These are only a few considerations that come to mind; others
will no
doubt manifest themselves with a passage of time...
”
[26]
The Willis Faber decision (supra)
effectively altered the position as earlier stated in the case of
Rahim v Minister of Justice
1964(4) SA 630(A) in which the Appellate
division had held that an amount of money paid indebiti in mistake of
fact could not be
recovered by means of the condictio indebiti where
the conduct was found to have been ‘’inexcusably slack”.
In
Willis Faber the finding was that mistakes of law and mistakes of
fact should be treated in similar manner.
[27]
In casu, plaintiff called the evidence
of Heather Dietrich, Delmaine McDougall and Alan Wintermeyer. Heather
Dietrich had testified
in the earlier trial and she confirmed and
stood by her evidence at that stage. Heather Dietrich was employed by
the plaintiff
as a regional director.
She
testified that services had been rendered by the plaintiff to the
defendant at the latter’s special instance and request.
[28]
She testified that plaintiff rendered
invoices to defendant monthly and that those had to be accompanied by
an order number which
was generated by defendant’s procurement
department. Later, plaintiff had been issued with a vendor number
which thereafter
served as a form of identification when plaintiff
submitted invoices for payment.
[29]
Delmaine McDougall was employed by
plaintiff as an area manager and her duties entailed visiting various
sites at which plaintiff
rendered services. Some of those sites were
the areas where plaintiff rendered services for defendant. If there
were concerns in
any of the sites, she would see to the resolution
thereof. She had during the cause of business regular meetings with
Gavin Graham
and Alan Annandale who were defendant’s employees
and who functioned as contact persons during the duration of the
relationships
between defendant and plaintiff.
┄┄┄┄┄┄┄┄┄┄┄┄┄┄┄┄┄┄┄┄
Task description:
Repeat the court judgment excerpt above word for word, in full.

Extracted data:
┄┄┄┄┄┄┄┄┄┄┄┄┄┄┄┄┄┄┄┄
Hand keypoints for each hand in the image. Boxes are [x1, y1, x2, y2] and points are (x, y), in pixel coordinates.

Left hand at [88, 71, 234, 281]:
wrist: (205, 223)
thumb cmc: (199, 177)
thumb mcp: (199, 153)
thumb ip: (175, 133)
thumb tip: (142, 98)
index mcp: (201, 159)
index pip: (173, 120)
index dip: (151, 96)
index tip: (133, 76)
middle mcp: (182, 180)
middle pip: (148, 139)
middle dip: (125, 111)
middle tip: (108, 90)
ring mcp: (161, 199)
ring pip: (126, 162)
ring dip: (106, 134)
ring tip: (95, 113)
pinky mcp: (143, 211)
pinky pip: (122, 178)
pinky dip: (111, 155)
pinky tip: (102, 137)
┄┄┄┄┄┄┄┄┄┄┄┄┄┄┄┄┄┄┄┄
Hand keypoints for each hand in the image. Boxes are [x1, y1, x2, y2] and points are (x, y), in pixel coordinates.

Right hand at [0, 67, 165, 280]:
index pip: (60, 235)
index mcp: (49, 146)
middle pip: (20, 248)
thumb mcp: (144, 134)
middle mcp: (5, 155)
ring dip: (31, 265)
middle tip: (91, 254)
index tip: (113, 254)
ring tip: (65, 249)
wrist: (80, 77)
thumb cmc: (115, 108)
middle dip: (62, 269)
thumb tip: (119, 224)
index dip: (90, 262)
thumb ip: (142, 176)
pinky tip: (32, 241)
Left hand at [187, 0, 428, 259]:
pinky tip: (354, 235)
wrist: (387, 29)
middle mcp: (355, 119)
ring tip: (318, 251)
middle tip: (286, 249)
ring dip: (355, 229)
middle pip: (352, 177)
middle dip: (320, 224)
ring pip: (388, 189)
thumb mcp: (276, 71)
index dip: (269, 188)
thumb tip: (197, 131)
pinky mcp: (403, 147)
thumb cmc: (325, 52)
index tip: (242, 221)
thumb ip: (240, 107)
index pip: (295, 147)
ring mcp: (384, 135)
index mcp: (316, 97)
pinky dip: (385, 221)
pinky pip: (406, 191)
┄┄┄┄┄┄┄┄┄┄┄┄┄┄┄┄┄┄┄┄
Answer to this problem:
These are only a few considerations that come to mind; others
will no
doubt manifest themselves with a passage of time...
”
[26]
The Willis Faber decision (supra)
effectively altered the position as earlier stated in the case of
Rahim v Minister of Justice
1964(4) SA 630(A) in which the Appellate
division had held that an amount of money paid indebiti in mistake of
fact could not be
recovered by means of the condictio indebiti where
the conduct was found to have been ‘’inexcusably slack”.
In
Willis Faber the finding was that mistakes of law and mistakes of
fact should be treated in similar manner.
[27]
In casu, plaintiff called the evidence
of Heather Dietrich, Delmaine McDougall and Alan Wintermeyer. Heather
Dietrich had testified
in the earlier trial and she confirmed and
stood by her evidence at that stage. Heather Dietrich was employed by
the plaintiff
as a regional director.
She
testified that services had been rendered by the plaintiff to the
defendant at the latter’s special instance and request.
[28]
She testified that plaintiff rendered
invoices to defendant monthly and that those had to be accompanied by
an order number which
was generated by defendant’s procurement
department. Later, plaintiff had been issued with a vendor number
which thereafter
served as a form of identification when plaintiff
submitted invoices for payment.
[29]
Delmaine McDougall was employed by
plaintiff as an area manager and her duties entailed visiting various
sites at which plaintiff
rendered services. Some of those sites were
the areas where plaintiff rendered services for defendant. If there
were concerns in
any of the sites, she would see to the resolution
thereof. She had during the cause of business regular meetings with
Gavin Graham
and Alan Annandale who were defendant’s employees
and who functioned as contact persons during the duration of the
relationships
between defendant and plaintiff.